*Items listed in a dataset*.
- - - -

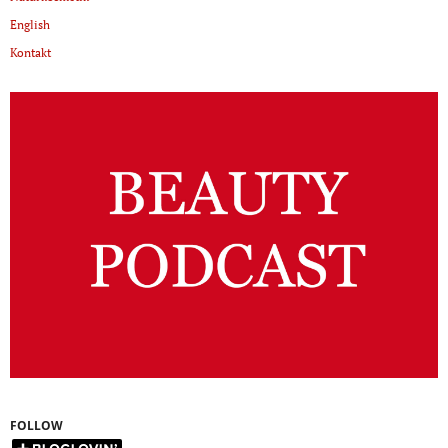
English
Kontakt
FOLLOW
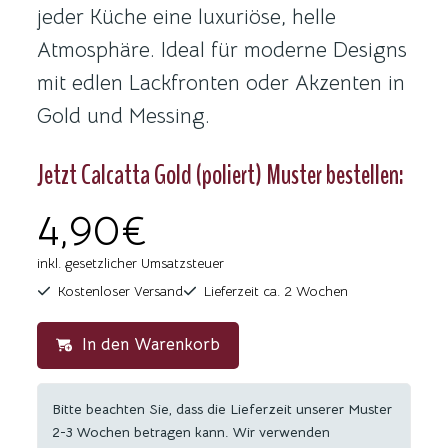
jeder Küche eine luxuriöse, helle
Atmosphäre. Ideal für moderne Designs
mit edlen Lackfronten oder Akzenten in
Gold und Messing.
Jetzt Calcatta Gold (poliert) Muster bestellen:
4,90€
inkl. gesetzlicher Umsatzsteuer
Kostenloser Versand
Lieferzeit ca. 2 Wochen
In den Warenkorb
Bitte beachten Sie, dass die Lieferzeit unserer Muster
2-3 Wochen betragen kann. Wir verwenden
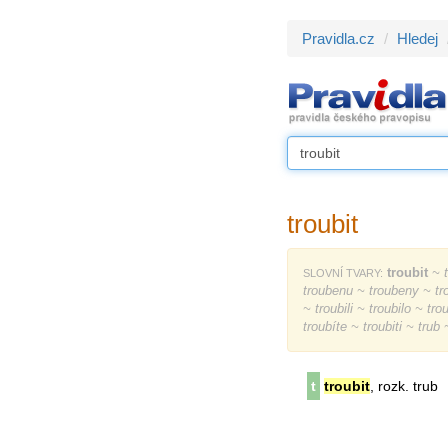
Pravidla.cz
Hledej
troubit
troubit
~ t
SLOVNÍ TVARY:
troubenu ~ troubeny ~ tro
~ troubili ~ troubilo ~ tr
troubíte ~ troubiti ~ trub
t
troubit
, rozk. trub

- - - -

*What is expected*. With the pictures dropped, write out all of the entries word for word.

*Response to the exercise*.
English
Kontakt
FOLLOW
jeder Küche eine luxuriöse, helle
Atmosphäre. Ideal für moderne Designs
mit edlen Lackfronten oder Akzenten in
Gold und Messing.
Jetzt Calcatta Gold (poliert) Muster bestellen:
4,90€
inkl. gesetzlicher Umsatzsteuer
Kostenloser Versand
Lieferzeit ca. 2 Wochen
In den Warenkorb
Bitte beachten Sie, dass die Lieferzeit unserer Muster
2-3 Wochen betragen kann. Wir verwenden
Pravidla.cz
Hledej
troubit
troubit
~ t
SLOVNÍ TVARY:
troubenu ~ troubeny ~ tro
~ troubili ~ troubilo ~ tr
troubíte ~ troubiti ~ trub
t
troubit
, rozk. trub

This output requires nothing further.